Find the sum of series $(1^2+1)1!+(2^2+1)2!+(3^2+1)3!+...+(n^2+1)n!$.

Question

Find the sum of series $(1^2+1)1!+(2^2+1)2!+(3^2+1)3!+...+(n^2+1)n!$ I have found one method as i have shown in my answer below.

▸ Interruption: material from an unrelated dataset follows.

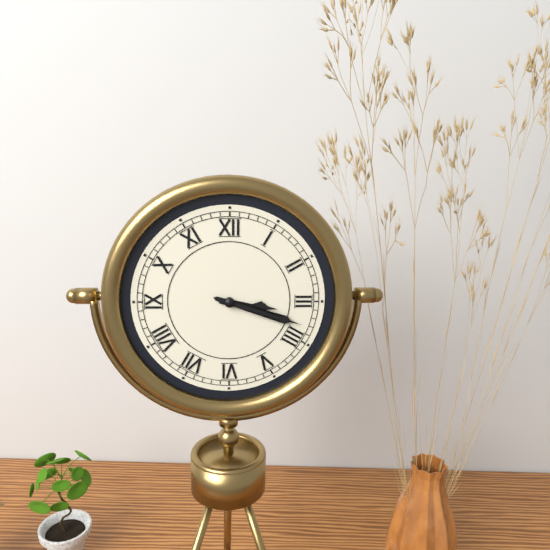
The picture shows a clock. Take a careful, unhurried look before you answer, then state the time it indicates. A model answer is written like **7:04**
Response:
**3:18**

But that form took me 30 mins to identify. $T_n=(n^2+1)n!$=$((n+1)(n+2)-3(n+1)+2)n!$ Hence adding all the terms and after cancellation the sum becomes $(n+2)!-2(n+1)!$ which simplies to $n(n+1)!$ Anyone has got better ideas out there, please let me know!

Answer 1

$$(n^2+1)n! = (n^2\color{blue}{+n-n}+1)n!= n(n+1)! - (n-1)n!$$

Answer 2

$\bf{My\; Solution}::$ We can write $$(r^2+1)r! = (r^2+2r+1-r)r!=(r+1)^2r!-r\cdot r!$$

So $$(r^2+1)r!=(r+1)\cdot (r+1)!-r\cdot r!.$$

So Sum is $\displaystyle = \sum_{r=1}^{n}\left[(r+1)\cdot (r+1)!-r\cdot r!\right] = (n+1)\cdot (n+1)!-1\cdot 1!$

Here We have used Telescopic Sum Formula.